◆ WORK REQUEST ◆
Arrange every line of the entries below as a Markdown table with the columns Row and Line, numbering the rows in order and leaving out blank lines.

◆ DATASET RECORDS ◆
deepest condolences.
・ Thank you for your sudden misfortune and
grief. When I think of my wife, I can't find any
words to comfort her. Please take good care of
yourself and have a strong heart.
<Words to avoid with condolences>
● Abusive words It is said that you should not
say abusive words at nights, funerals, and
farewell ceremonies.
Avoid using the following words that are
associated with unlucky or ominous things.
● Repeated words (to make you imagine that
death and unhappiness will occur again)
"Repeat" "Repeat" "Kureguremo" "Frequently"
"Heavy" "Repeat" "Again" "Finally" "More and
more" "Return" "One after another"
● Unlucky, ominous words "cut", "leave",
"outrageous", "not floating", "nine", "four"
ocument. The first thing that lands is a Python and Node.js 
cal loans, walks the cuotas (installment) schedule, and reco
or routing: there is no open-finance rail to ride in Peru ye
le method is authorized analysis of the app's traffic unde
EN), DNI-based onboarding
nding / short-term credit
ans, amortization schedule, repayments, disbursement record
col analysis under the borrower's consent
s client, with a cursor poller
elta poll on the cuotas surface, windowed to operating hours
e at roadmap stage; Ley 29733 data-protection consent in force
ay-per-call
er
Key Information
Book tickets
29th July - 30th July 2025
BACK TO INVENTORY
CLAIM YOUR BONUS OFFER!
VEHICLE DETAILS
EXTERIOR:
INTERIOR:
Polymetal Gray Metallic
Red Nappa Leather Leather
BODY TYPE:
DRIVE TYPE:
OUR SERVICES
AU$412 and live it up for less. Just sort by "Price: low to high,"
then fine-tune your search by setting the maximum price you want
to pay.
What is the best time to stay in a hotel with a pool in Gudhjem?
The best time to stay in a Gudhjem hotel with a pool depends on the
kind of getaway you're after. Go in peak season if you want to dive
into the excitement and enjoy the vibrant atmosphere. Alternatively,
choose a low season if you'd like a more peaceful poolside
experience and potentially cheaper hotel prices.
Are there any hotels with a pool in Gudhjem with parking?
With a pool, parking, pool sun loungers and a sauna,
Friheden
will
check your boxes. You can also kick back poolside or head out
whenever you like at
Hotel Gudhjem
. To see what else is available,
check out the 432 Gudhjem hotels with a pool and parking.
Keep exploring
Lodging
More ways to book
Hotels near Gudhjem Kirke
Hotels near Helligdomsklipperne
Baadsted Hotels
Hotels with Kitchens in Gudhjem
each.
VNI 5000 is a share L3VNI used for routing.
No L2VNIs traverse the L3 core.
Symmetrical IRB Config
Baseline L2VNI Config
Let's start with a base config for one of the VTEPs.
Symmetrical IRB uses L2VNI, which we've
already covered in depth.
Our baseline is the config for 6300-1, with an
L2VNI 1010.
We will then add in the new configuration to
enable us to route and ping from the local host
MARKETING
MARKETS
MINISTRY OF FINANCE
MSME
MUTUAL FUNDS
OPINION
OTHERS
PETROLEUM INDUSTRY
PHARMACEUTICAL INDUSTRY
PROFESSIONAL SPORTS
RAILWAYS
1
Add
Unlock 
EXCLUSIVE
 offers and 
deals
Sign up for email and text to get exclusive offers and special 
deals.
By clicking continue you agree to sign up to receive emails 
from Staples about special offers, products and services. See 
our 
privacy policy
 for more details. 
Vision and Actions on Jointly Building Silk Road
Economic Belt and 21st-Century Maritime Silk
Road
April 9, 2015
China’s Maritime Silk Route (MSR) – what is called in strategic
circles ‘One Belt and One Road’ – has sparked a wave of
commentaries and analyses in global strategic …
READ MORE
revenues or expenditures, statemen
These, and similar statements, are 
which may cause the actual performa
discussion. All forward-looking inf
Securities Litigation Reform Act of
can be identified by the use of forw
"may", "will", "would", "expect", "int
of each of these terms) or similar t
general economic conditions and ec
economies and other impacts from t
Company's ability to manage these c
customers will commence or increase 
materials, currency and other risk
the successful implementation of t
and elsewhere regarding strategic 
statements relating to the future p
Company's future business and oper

◆ SOLUTION ◆
| Row | Line |
|---|---|
| 1 | deepest condolences. |
| 2 | ・ Thank you for your sudden misfortune and |
| 3 | grief. When I think of my wife, I can't find any |
| 4 | words to comfort her. Please take good care of |
| 5 | yourself and have a strong heart. |
| 6 | <Words to avoid with condolences> |
| 7 | ● Abusive words It is said that you should not |
| 8 | say abusive words at nights, funerals, and |
| 9 | farewell ceremonies. |
| 10 | Avoid using the following words that are |
| 11 | associated with unlucky or ominous things. |
| 12 | ● Repeated words (to make you imagine that |
| 13 | death and unhappiness will occur again) |
| 14 | "Repeat" "Repeat" "Kureguremo" "Frequently" |
| 15 | "Heavy" "Repeat" "Again" "Finally" "More and |
| 16 | more" "Return" "One after another" |
| 17 | ● Unlucky, ominous words "cut", "leave", |
| 18 | "outrageous", "not floating", "nine", "four" |
| 19 | ocument. The first thing that lands is a Python and Node.js  |
| 20 | cal loans, walks the cuotas (installment) schedule, and reco |
| 21 | or routing: there is no open-finance rail to ride in Peru ye |
| 22 | le method is authorized analysis of the app's traffic unde |
| 23 | EN), DNI-based onboarding |
| 24 | nding / short-term credit |
| 25 | ans, amortization schedule, repayments, disbursement record |
| 26 | col analysis under the borrower's consent |
| 27 | s client, with a cursor poller |
| 28 | elta poll on the cuotas surface, windowed to operating hours |
| 29 | e at roadmap stage; Ley 29733 data-protection consent in force |
| 30 | ay-per-call |
| 31 | er |
| 32 | Key Information |
| 33 | Book tickets |
| 34 | 29th July - 30th July 2025 |
| 35 | BACK TO INVENTORY |
| 36 | CLAIM YOUR BONUS OFFER! |
| 37 | VEHICLE DETAILS |
| 38 | EXTERIOR: |
| 39 | INTERIOR: |
| 40 | Polymetal Gray Metallic |
| 41 | Red Nappa Leather Leather |
| 42 | BODY TYPE: |
| 43 | DRIVE TYPE: |
| 44 | OUR SERVICES |
| 45 | AU$412 and live it up for less. Just sort by "Price: low to high," |
| 46 | then fine-tune your search by setting the maximum price you want |
| 47 | to pay. |
| 48 | What is the best time to stay in a hotel with a pool in Gudhjem? |
| 49 | The best time to stay in a Gudhjem hotel with a pool depends on the |
| 50 | kind of getaway you're after. Go in peak season if you want to dive |
| 51 | into the excitement and enjoy the vibrant atmosphere. Alternatively, |
| 52 | choose a low season if you'd like a more peaceful poolside |
| 53 | experience and potentially cheaper hotel prices. |
| 54 | Are there any hotels with a pool in Gudhjem with parking? |
| 55 | With a pool, parking, pool sun loungers and a sauna, |
| 56 | Friheden |
| 57 | will |
| 58 | check your boxes. You can also kick back poolside or head out |
| 59 | whenever you like at |
| 60 | Hotel Gudhjem |
| 61 | . To see what else is available, |
| 62 | check out the 432 Gudhjem hotels with a pool and parking. |
| 63 | Keep exploring |
| 64 | Lodging |
| 65 | More ways to book |
| 66 | Hotels near Gudhjem Kirke |
| 67 | Hotels near Helligdomsklipperne |
| 68 | Baadsted Hotels |
| 69 | Hotels with Kitchens in Gudhjem |
| 70 | each. |
| 71 | VNI 5000 is a share L3VNI used for routing. |
| 72 | No L2VNIs traverse the L3 core. |
| 73 | Symmetrical IRB Config |
| 74 | Baseline L2VNI Config |
| 75 | Let's start with a base config for one of the VTEPs. |
| 76 | Symmetrical IRB uses L2VNI, which we've |
| 77 | already covered in depth. |
| 78 | Our baseline is the config for 6300-1, with an |
| 79 | L2VNI 1010. |
| 80 | We will then add in the new configuration to |
| 81 | enable us to route and ping from the local host |
| 82 | MARKETING |
| 83 | MARKETS |
| 84 | MINISTRY OF FINANCE |
| 85 | MSME |
| 86 | MUTUAL FUNDS |
| 87 | OPINION |
| 88 | OTHERS |
| 89 | PETROLEUM INDUSTRY |
| 90 | PHARMACEUTICAL INDUSTRY |
| 91 | PROFESSIONAL SPORTS |
| 92 | RAILWAYS |
| 93 | 1 |
| 94 | Add |
| 95 | Unlock  |
| 96 | EXCLUSIVE |
| 97 |  offers and  |
| 98 | deals |
| 99 | Sign up for email and text to get exclusive offers and special  |
| 100 | deals. |
| 101 | By clicking continue you agree to sign up to receive emails  |
| 102 | from Staples about special offers, products and services. See  |
| 103 | our  |
| 104 | privacy policy |
| 105 |  for more details.  |
| 106 | Vision and Actions on Jointly Building Silk Road |
| 107 | Economic Belt and 21st-Century Maritime Silk |
| 108 | Road |
| 109 | April 9, 2015 |
| 110 | China’s Maritime Silk Route (MSR) – what is called in strategic |
| 111 | circles ‘One Belt and One Road’ – has sparked a wave of |
| 112 | commentaries and analyses in global strategic … |
| 113 | READ MORE |
| 114 | revenues or expenditures, statemen |
| 115 | These, and similar statements, are  |
| 116 | which may cause the actual performa |
| 117 | discussion. All forward-looking inf |
| 118 | Securities Litigation Reform Act of |
| 119 | can be identified by the use of forw |
| 120 | "may", "will", "would", "expect", "int |
| 121 | of each of these terms) or similar t |
| 122 | general economic conditions and ec |
| 123 | economies and other impacts from t |
| 124 | Company's ability to manage these c |
| 125 | customers will commence or increase  |
| 126 | materials, currency and other risk |
| 127 | the successful implementation of t |
| 128 | and elsewhere regarding strategic  |
| 129 | statements relating to the future p |
| 130 | Company's future business and oper |